With the emergence of alternative routes and sources of supply, there is a growing availability of gas, including LNG for the region. According to the CEO of MVM CEEnergy, although LNG undoubtedly has legitimacy in the CEE region, it has to face significant competition with pipeline gas.
He mentions two major obstacles. Firstly, the decade-old traditional supply regime of the region has been in transformation with new infrastructure such as South Stream Lite, TAP, Nord Stream 2 entering into service. Secondly, it is necessary, but not sufficient to have a competitive LNG supply price.
“Even if you have a competitive new molecule approaching the region, due to the high tariffs, it is still difficult to make it competitive when crossing borders,” he says adding that despite the successful standardisation of the regulatory regimes by the EU in the previous decade, energy authorities still have to make efforts to establish a competitive tariff regime. “Competitiveness must be sought by both the respective energy bodies and the respective infrastructure operator,” underlines Mr Fritsch.
“The example above also shows that LNG has more local than regional effect here, and the destination of arriving LNG supply depends on multiple stakeholders in the whole supply chain.”
However, the future of gas cannot be separated from the bigger context of the ongoing energy transition and the European Union’s climate objectives which pose huge challenges for the natural gas industry. Many countries in the region see gas as a bridging fuel, but tightening emission reduction targets along with the withdrawal of EU funding for gas investments questions the profitability of new infrastructure in the region.
Asked about the future of gas, Mr Fritsch agrees that energy transition is indeed the new driving force behind energy, adding that project financing and investment into renewables and energy efficiency are the key targets.
He notes that the drying up of EU and even institutional funding for new natural gas projects in the region was already expected years ago, hence the past decade of the natural gas industry in the region was largely about the initiation and implementation of a plethora of interconnectors, strategic gas supply and route diversification projects. Those that proved feasible have been implemented and come online or will come online no later than the first half of this decade.
“In my opinion, the concentration of funding to green transition does not run directly against natural gas consumption in the region either,” he says underlining that the spread of renewables does not mean that there is no need for natural gas, quite the contrary.
“Natural gas has a key role in the transition to a climate conscious, greener energy industry since in the foreseeable future it cannot be ignored as a source for balancing the fluctuations of solar and wind power production.”
As Mr Fritsch explains, the spread of renewables raises the need for a flexible, secure source of supply that – given the foreseeable economic and technological environment – is natural gas. He also reminds, that there is no one solution that fits all and green transition does not imply the same thing in all parts of Europe.

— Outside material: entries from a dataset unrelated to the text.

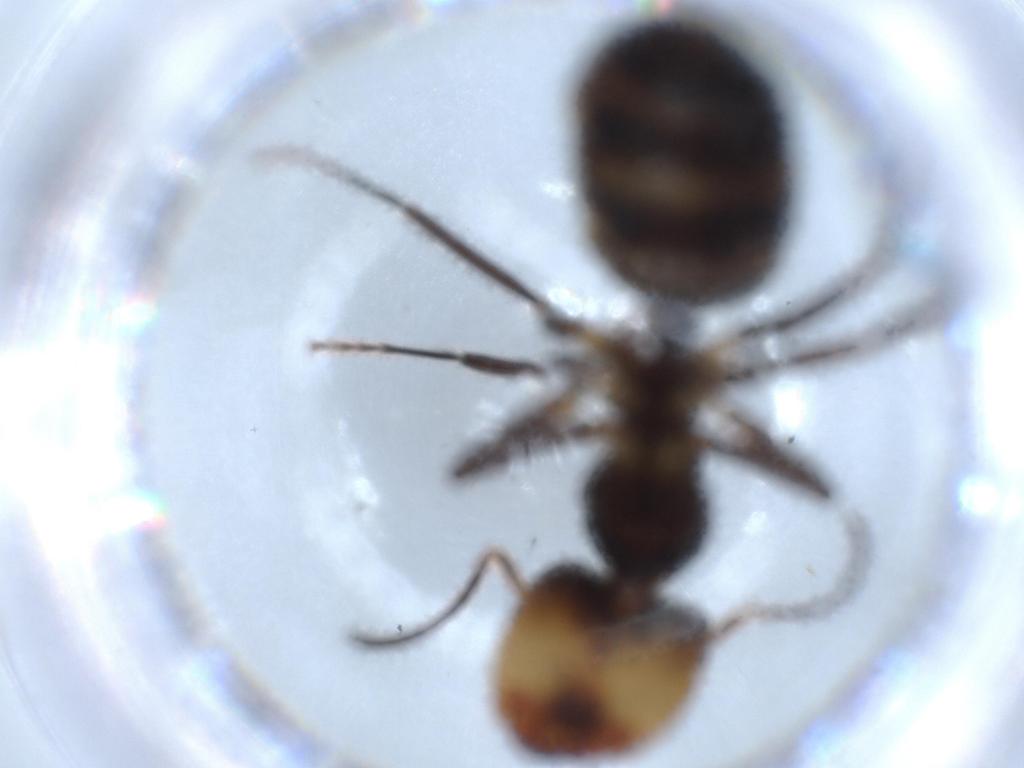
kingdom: Animalia
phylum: Arthropoda
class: Insecta
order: Hymenoptera
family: Formicidae
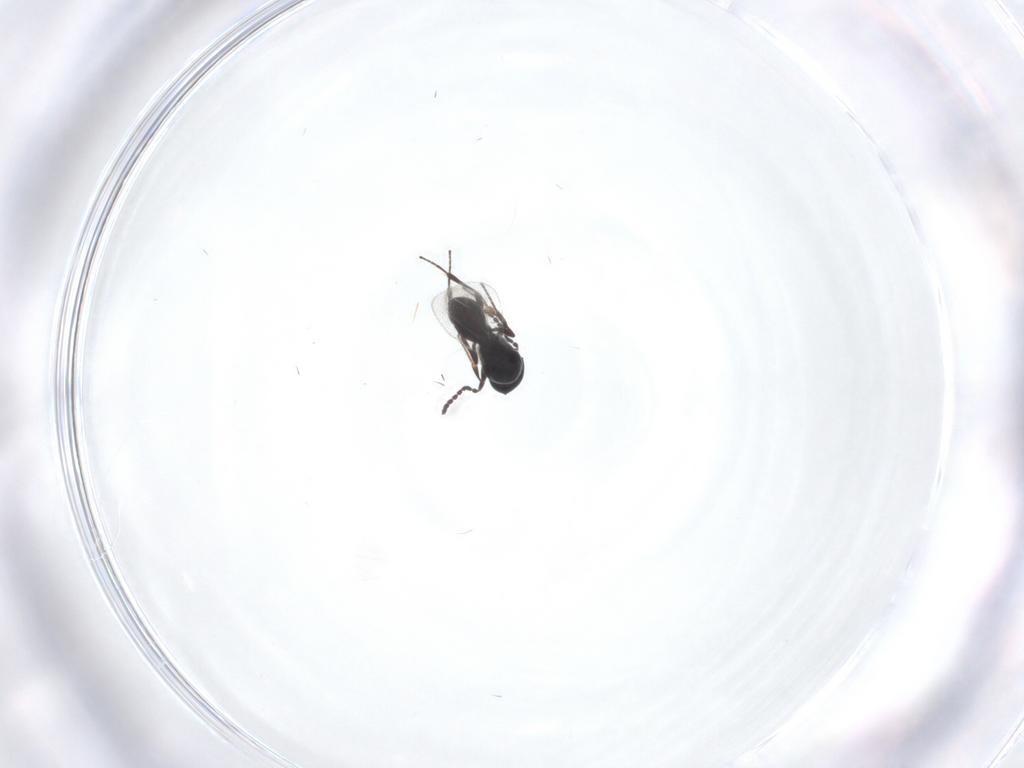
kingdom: Animalia
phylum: Arthropoda
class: Insecta
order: Hymenoptera
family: Platygastridae
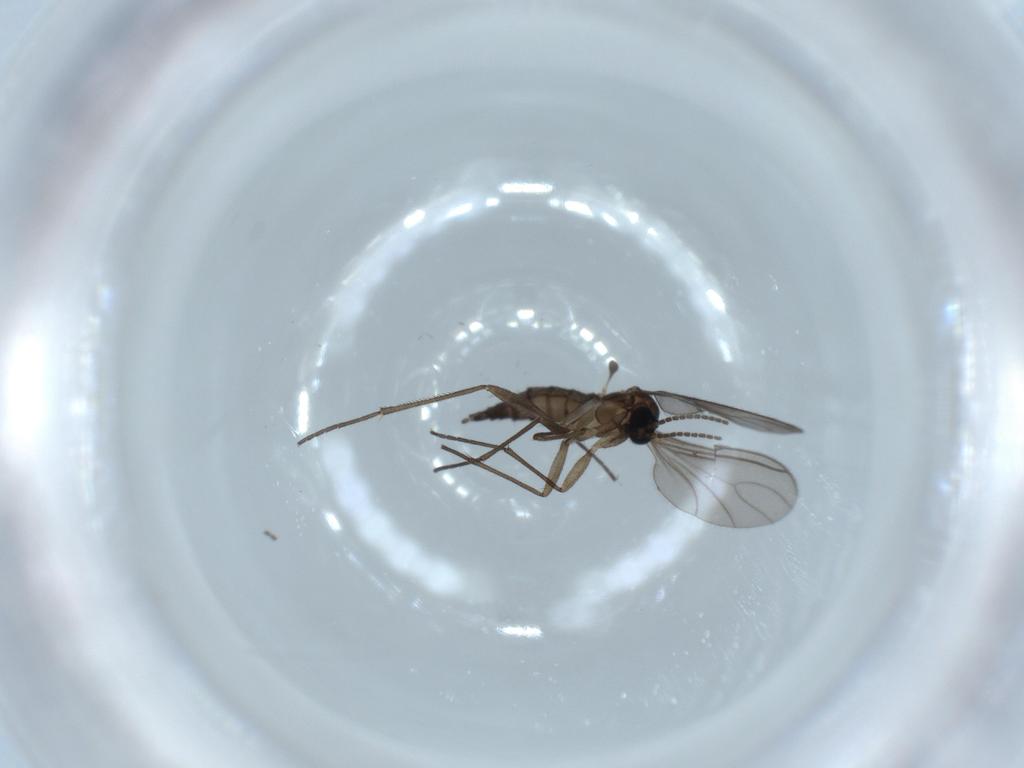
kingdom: Animalia
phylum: Arthropoda
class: Insecta
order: Diptera
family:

“While in Northwest Europe, there is sufficient capital, purchase power and consciousness for allowing more cutting edge, costly and disruptive solutions, in the less capitalised, price-sensitive CEE-SEE region, green transition means a slower transition, the declaration of earlier non-existent deadlines for phasing out coal in power and heat generation and switching largely to natural gas, which by the way comes through the newly built infrastructure,” he says.
Now the world holds its breath waiting for the results of gas infrastructure R&D on new gases. Mr Fritsch says Hungary can tap into these new opportunities and seize a leading role in the region.
“All in all, natural gas will not leave the energy mix but stay with us for a long time because it is the key to a greener and secure energy supply mix,” he concludes.